* _Task prompt_
Return each entry below exactly. Skip the images.

(Dataset entries)
□ □ □ □ □ □ □

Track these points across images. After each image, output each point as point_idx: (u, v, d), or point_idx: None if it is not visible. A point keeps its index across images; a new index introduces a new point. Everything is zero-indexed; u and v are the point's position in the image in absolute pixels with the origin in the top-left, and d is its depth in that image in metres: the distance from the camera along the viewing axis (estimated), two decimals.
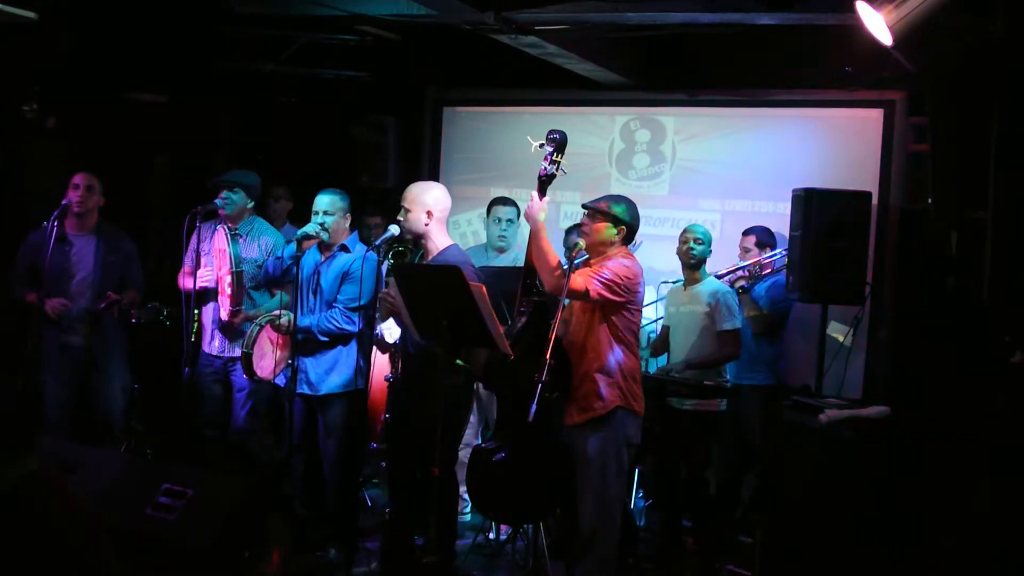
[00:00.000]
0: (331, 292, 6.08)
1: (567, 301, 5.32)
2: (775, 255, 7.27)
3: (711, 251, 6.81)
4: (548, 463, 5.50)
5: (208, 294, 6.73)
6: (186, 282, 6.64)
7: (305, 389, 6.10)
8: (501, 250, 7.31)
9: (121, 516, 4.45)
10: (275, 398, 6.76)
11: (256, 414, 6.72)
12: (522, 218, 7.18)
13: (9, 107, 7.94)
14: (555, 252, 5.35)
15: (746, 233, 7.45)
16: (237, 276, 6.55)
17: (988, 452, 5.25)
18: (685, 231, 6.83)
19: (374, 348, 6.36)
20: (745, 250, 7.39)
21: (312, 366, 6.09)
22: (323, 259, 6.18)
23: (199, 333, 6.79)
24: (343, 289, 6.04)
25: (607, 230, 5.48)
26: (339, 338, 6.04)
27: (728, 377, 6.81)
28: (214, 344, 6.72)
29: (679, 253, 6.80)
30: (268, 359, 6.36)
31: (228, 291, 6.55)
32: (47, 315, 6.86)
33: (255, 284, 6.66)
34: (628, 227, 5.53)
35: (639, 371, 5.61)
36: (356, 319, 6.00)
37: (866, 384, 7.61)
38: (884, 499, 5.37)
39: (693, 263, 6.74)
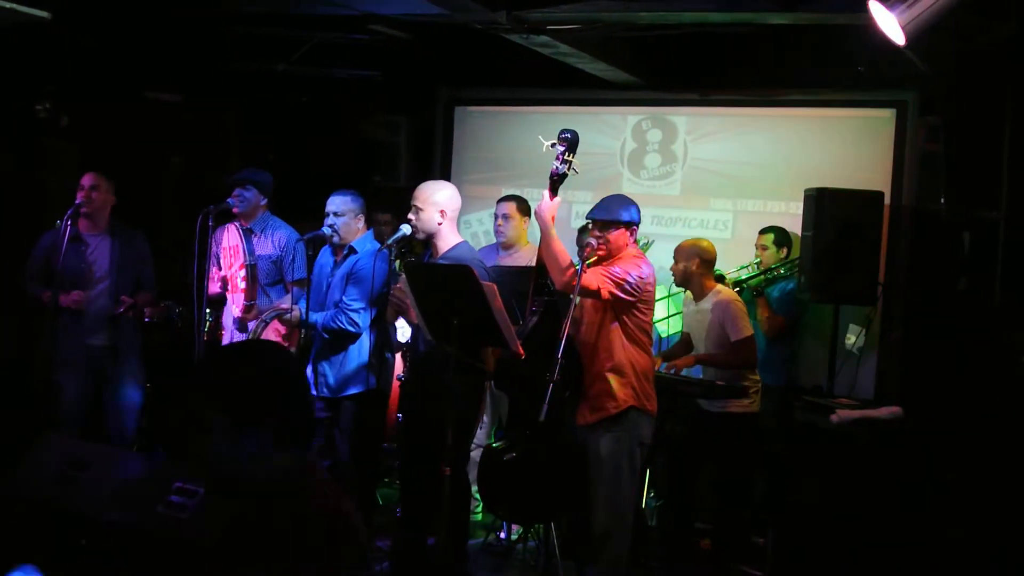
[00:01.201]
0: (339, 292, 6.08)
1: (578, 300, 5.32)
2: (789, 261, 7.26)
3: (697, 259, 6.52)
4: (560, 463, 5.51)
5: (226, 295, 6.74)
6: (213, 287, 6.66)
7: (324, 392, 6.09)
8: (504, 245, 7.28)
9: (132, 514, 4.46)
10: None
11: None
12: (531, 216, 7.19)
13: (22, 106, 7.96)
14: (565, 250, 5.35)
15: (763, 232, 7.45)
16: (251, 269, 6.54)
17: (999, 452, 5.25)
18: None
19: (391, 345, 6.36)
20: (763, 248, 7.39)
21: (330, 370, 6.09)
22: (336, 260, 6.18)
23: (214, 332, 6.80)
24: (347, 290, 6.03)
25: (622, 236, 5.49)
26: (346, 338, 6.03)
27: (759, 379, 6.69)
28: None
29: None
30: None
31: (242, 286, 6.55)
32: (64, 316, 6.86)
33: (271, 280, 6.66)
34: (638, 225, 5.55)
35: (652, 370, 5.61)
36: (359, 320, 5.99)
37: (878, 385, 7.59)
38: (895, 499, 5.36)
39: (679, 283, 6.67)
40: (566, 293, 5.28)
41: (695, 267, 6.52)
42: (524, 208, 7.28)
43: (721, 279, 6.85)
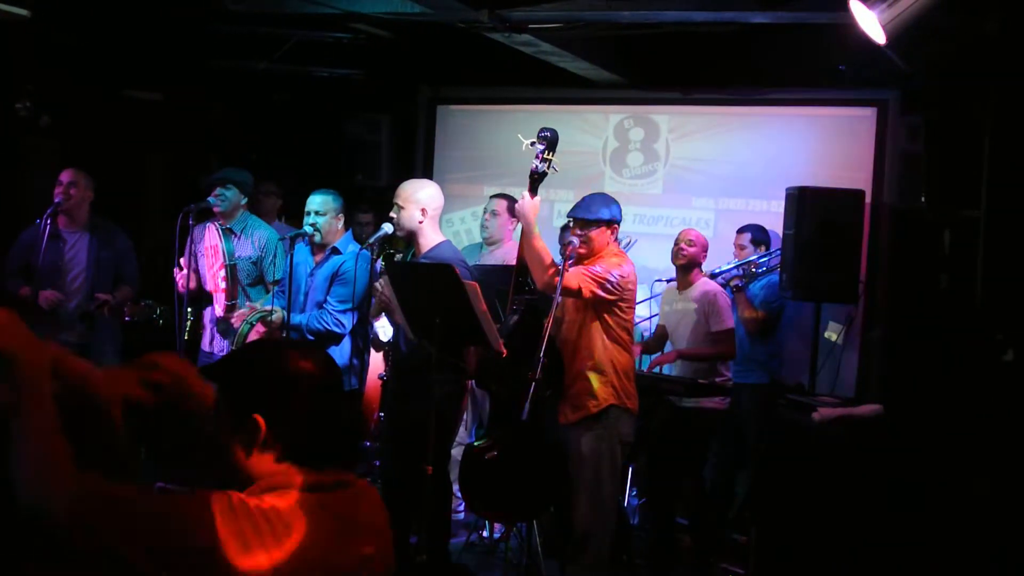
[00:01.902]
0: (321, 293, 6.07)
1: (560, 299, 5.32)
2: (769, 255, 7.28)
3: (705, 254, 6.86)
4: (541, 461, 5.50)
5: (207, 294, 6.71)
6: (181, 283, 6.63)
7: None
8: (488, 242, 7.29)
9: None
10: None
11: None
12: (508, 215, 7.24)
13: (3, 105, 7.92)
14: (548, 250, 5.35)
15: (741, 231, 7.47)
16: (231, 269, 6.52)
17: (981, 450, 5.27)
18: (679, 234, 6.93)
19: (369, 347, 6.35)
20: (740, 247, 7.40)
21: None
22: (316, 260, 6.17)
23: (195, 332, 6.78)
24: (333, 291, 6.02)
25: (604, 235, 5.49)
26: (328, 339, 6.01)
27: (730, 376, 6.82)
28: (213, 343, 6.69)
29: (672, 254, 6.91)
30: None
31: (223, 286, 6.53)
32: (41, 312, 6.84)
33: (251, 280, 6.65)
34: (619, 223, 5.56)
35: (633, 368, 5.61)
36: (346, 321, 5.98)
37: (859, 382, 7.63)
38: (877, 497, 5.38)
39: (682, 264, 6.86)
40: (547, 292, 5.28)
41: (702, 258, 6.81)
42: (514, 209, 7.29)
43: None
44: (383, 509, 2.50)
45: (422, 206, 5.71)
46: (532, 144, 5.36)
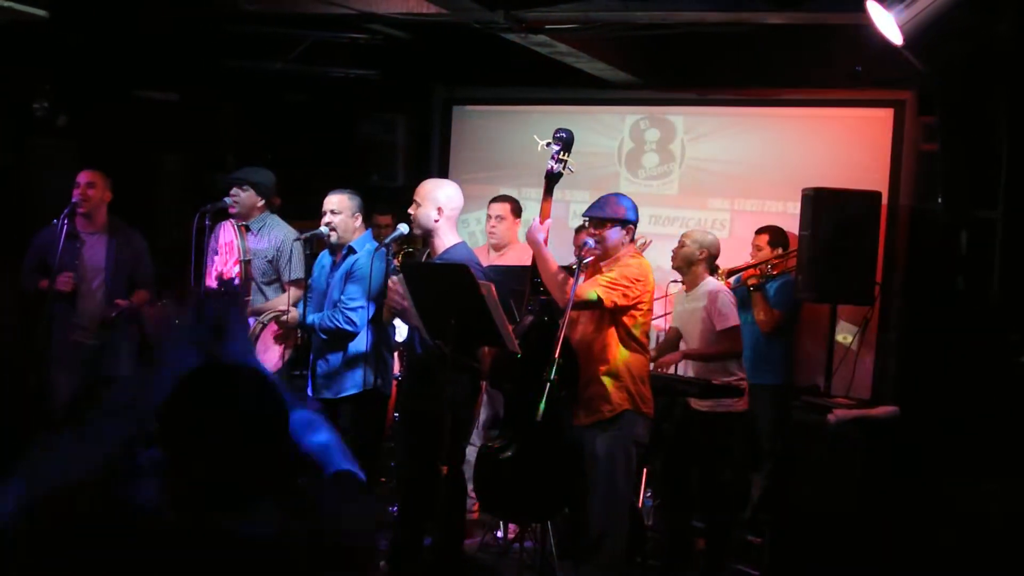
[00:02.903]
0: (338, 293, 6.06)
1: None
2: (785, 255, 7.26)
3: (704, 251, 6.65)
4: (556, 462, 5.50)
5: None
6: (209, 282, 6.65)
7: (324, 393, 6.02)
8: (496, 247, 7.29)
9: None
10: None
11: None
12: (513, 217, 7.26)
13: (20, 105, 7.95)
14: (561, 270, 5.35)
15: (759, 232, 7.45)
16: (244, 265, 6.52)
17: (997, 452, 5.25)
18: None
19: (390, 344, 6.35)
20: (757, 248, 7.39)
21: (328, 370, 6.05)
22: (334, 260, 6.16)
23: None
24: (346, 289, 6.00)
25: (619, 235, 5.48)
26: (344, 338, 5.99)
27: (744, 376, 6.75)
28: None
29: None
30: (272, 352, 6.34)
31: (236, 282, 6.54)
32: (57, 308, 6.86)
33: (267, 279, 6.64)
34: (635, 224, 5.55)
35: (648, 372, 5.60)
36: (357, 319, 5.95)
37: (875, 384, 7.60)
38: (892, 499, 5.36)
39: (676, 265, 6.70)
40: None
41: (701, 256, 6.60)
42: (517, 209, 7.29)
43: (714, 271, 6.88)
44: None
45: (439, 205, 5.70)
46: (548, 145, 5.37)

□ □ □ □ □ □ □

* _Response below_
Track these points across images. After each image, output each point as point_idx: (u, v, d), or point_idx: None if it is not visible. A point keeps its index across images; a new index introduces a new point. Everything is zero-indexed; u and v are the point's position in the image in absolute pixels with the origin in the top-left, and d is its depth in that image in metres: the distance from the camera along the viewing axis (estimated), two decimals.
[00:00.000]
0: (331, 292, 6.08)
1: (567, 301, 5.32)
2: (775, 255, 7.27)
3: (711, 251, 6.81)
4: (548, 463, 5.50)
5: (208, 294, 6.73)
6: (186, 282, 6.64)
7: (305, 389, 6.10)
8: (501, 250, 7.31)
9: (121, 516, 4.45)
10: (275, 398, 6.76)
11: (256, 414, 6.72)
12: (522, 218, 7.18)
13: (9, 107, 7.94)
14: (555, 252, 5.35)
15: (746, 233, 7.45)
16: (237, 276, 6.55)
17: (988, 452, 5.25)
18: (685, 231, 6.83)
19: (374, 348, 6.36)
20: (745, 250, 7.39)
21: (312, 366, 6.09)
22: (323, 259, 6.18)
23: (199, 333, 6.79)
24: (343, 289, 6.04)
25: (607, 230, 5.48)
26: (339, 338, 6.04)
27: (728, 377, 6.81)
28: (214, 344, 6.72)
29: (679, 253, 6.80)
30: (268, 359, 6.36)
31: (228, 291, 6.55)
32: (47, 315, 6.86)
33: (255, 284, 6.66)
34: (628, 227, 5.53)
35: (639, 371, 5.61)
36: (356, 319, 6.00)
37: (866, 384, 7.61)
38: (884, 499, 5.37)
39: (693, 263, 6.74)
[00:01.201]
0: (339, 292, 6.08)
1: (578, 300, 5.32)
2: (789, 261, 7.26)
3: (697, 259, 6.52)
4: (560, 463, 5.51)
5: (226, 295, 6.74)
6: (213, 287, 6.66)
7: (324, 392, 6.09)
8: (504, 245, 7.28)
9: (132, 514, 4.46)
10: None
11: None
12: (531, 216, 7.19)
13: (22, 106, 7.96)
14: (565, 250, 5.35)
15: (763, 232, 7.45)
16: (251, 269, 6.54)
17: (999, 452, 5.25)
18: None
19: (391, 345, 6.36)
20: (763, 248, 7.39)
21: (330, 370, 6.09)
22: (336, 260, 6.18)
23: (214, 332, 6.80)
24: (347, 290, 6.03)
25: (622, 236, 5.49)
26: (346, 338, 6.03)
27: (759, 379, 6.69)
28: None
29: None
30: None
31: (242, 286, 6.55)
32: (64, 316, 6.86)
33: (271, 280, 6.66)
34: (638, 225, 5.55)
35: (652, 370, 5.61)
36: (359, 320, 5.99)
37: (878, 385, 7.59)
38: (895, 499, 5.36)
39: (679, 283, 6.67)
40: (566, 293, 5.28)
41: (695, 267, 6.52)
42: (524, 208, 7.28)
43: (721, 279, 6.85)
[00:01.902]
0: (321, 293, 6.07)
1: (560, 299, 5.32)
2: (769, 255, 7.28)
3: (705, 254, 6.86)
4: (541, 461, 5.50)
5: (207, 294, 6.71)
6: (181, 283, 6.63)
7: None
8: (488, 242, 7.29)
9: None
10: None
11: None
12: (508, 215, 7.24)
13: (3, 105, 7.92)
14: (548, 250, 5.35)
15: (741, 231, 7.47)
16: (231, 269, 6.52)
17: (981, 450, 5.27)
18: (679, 234, 6.93)
19: (369, 347, 6.35)
20: (740, 247, 7.40)
21: None
22: (316, 260, 6.17)
23: (195, 332, 6.78)
24: (333, 291, 6.02)
25: (604, 235, 5.49)
26: (328, 339, 6.01)
27: (730, 376, 6.82)
28: (213, 343, 6.69)
29: (672, 254, 6.91)
30: None
31: (223, 286, 6.53)
32: (41, 312, 6.84)
33: (251, 280, 6.65)
34: (619, 223, 5.56)
35: (633, 368, 5.61)
36: (346, 321, 5.98)
37: (859, 382, 7.63)
38: (877, 497, 5.38)
39: (682, 264, 6.86)
40: (547, 292, 5.28)
41: (702, 258, 6.81)
42: (514, 209, 7.29)
43: None
44: (383, 509, 2.50)
45: (422, 206, 5.71)
46: (532, 144, 5.36)
[00:02.903]
0: (338, 293, 6.06)
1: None
2: (785, 255, 7.26)
3: (704, 251, 6.65)
4: (556, 462, 5.50)
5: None
6: (209, 282, 6.65)
7: (324, 393, 6.02)
8: (496, 247, 7.29)
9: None
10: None
11: None
12: (513, 217, 7.26)
13: (20, 105, 7.95)
14: (561, 270, 5.35)
15: (759, 232, 7.45)
16: (244, 265, 6.52)
17: (997, 452, 5.25)
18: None
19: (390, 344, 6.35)
20: (757, 248, 7.39)
21: (328, 370, 6.05)
22: (334, 260, 6.16)
23: None
24: (346, 289, 6.00)
25: (619, 235, 5.48)
26: (344, 338, 5.99)
27: (744, 376, 6.75)
28: None
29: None
30: (272, 352, 6.34)
31: (236, 282, 6.54)
32: (57, 308, 6.86)
33: (267, 279, 6.64)
34: (635, 224, 5.55)
35: (648, 372, 5.60)
36: (357, 319, 5.95)
37: (875, 384, 7.60)
38: (892, 499, 5.36)
39: (676, 265, 6.70)
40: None
41: (701, 256, 6.60)
42: (517, 209, 7.29)
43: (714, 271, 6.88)
44: None
45: (439, 205, 5.70)
46: (548, 145, 5.37)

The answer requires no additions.